Aim of the exercise -
Nothing but the lines from the line with "auf, in der die Ziele und Strukturen" through the end of the data is to be copied, and each is to be copied exactly.
*** Records to use ***
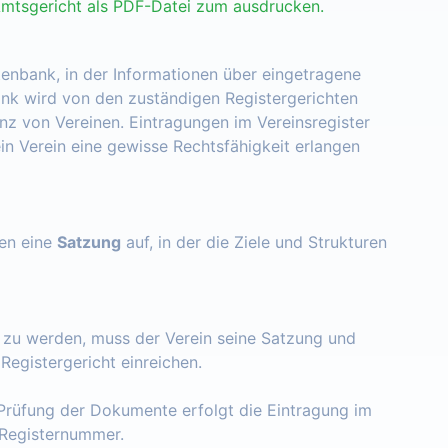
Amtsgericht als PDF-Datei zum ausdrucken.
tenbank, in der Informationen über eingetragene
nk wird von den zuständigen Registergerichten
enz von Vereinen. Eintragungen im Vereinsregister
ein Verein eine gewisse Rechtsfähigkeit erlangen
zen eine
Satzung
auf, in der die Ziele und Strukturen
t zu werden, muss der Verein seine Satzung und
egistergericht einreichen.
Prüfung der Dokumente erfolgt die Eintragung im
e Registernummer.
*** End of Records to use ***
Exercise solution -
auf, in der die Ziele und Strukturen
t zu werden, muss der Verein seine Satzung und
egistergericht einreichen.
Prüfung der Dokumente erfolgt die Eintragung im
e Registernummer.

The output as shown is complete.